Goal of the exercise: The required output is the exact run of lines below that opens at the line with "Close the Station2_Testarea.blend" and closes at the line with "mouse_move(509, 420)".

Source data:
* * * * * * *

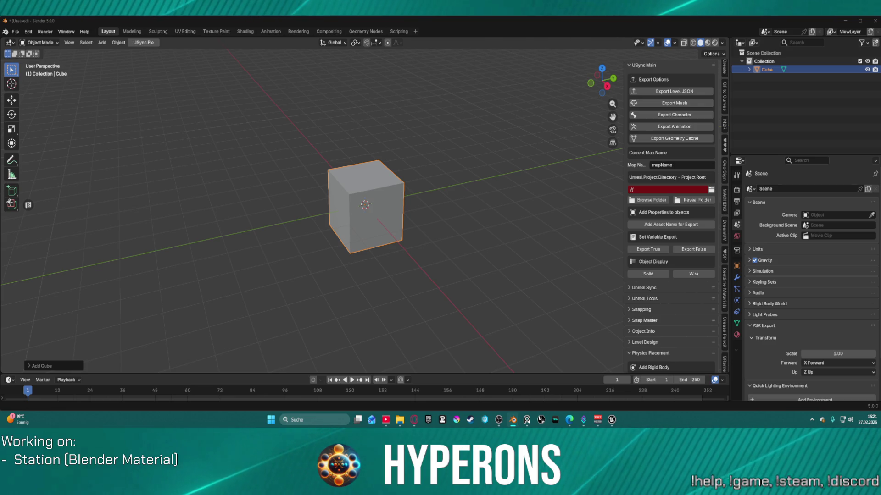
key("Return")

* * * * * * *

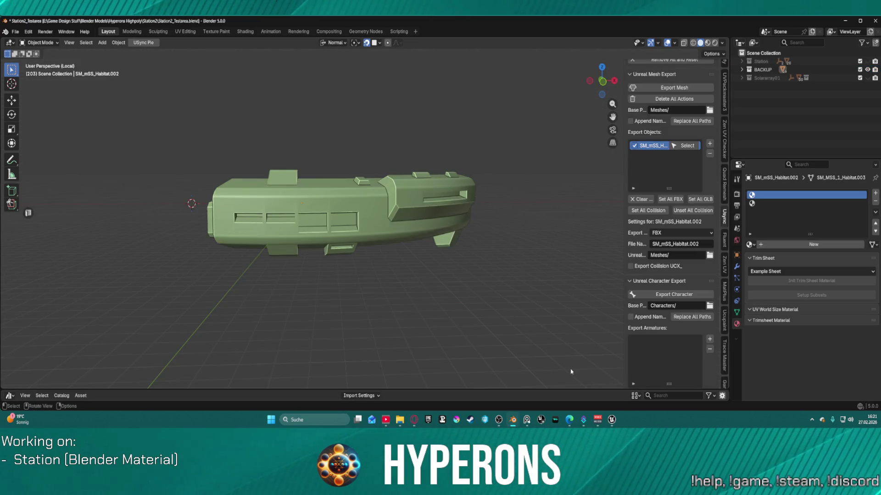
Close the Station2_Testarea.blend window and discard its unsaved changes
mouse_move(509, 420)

* * * * * * *

Task result:
Close the Station2_Testarea.blend window and discard its unsaved changes
mouse_move(509, 420)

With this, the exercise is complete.